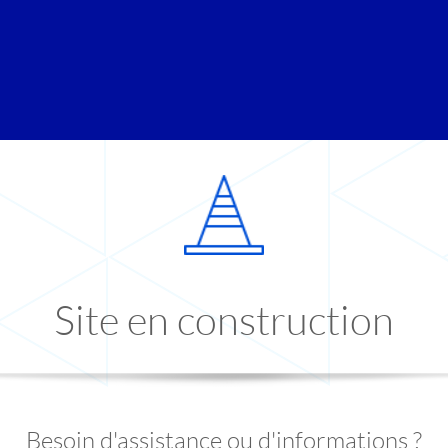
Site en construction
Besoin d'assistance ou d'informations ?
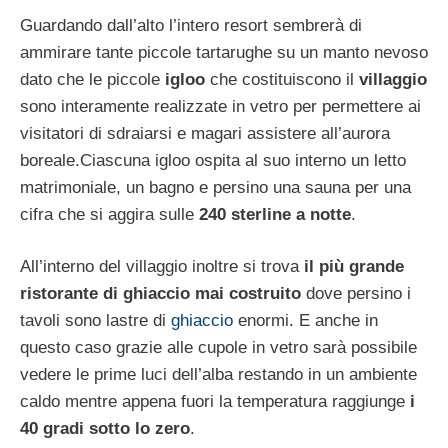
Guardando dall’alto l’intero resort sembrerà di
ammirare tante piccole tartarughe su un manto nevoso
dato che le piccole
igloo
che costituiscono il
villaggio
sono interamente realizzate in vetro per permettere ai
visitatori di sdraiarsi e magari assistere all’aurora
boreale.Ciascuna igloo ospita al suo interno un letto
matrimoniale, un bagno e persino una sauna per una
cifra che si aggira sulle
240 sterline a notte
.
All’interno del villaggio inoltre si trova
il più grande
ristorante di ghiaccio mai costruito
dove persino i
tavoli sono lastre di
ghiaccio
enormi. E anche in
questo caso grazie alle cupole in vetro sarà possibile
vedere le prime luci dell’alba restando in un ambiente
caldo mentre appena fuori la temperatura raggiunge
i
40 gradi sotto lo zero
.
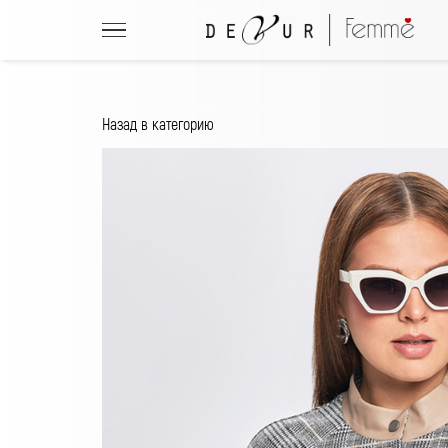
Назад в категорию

Instructions to follow — Rewrite the lines of the records above with each "igloo" changed to "capanne" and everything else left as it is. Leave out the pictures.

Expected output —
Site en construction
Besoin d'assistance ou d'informations ?
Guardando dall’alto l’intero resort sembrerà di
ammirare tante piccole tartarughe su un manto nevoso
dato che le piccole
capanne
che costituiscono il
villaggio
sono interamente realizzate in vetro per permettere ai
visitatori di sdraiarsi e magari assistere all’aurora
boreale.Ciascuna capanne ospita al suo interno un letto
matrimoniale, un bagno e persino una sauna per una
cifra che si aggira sulle
240 sterline a notte
.
All’interno del villaggio inoltre si trova
il più grande
ristorante di ghiaccio mai costruito
dove persino i
tavoli sono lastre di
ghiaccio
enormi. E anche in
questo caso grazie alle cupole in vetro sarà possibile
vedere le prime luci dell’alba restando in un ambiente
caldo mentre appena fuori la temperatura raggiunge
i
40 gradi sotto lo zero
.
Назад в категорию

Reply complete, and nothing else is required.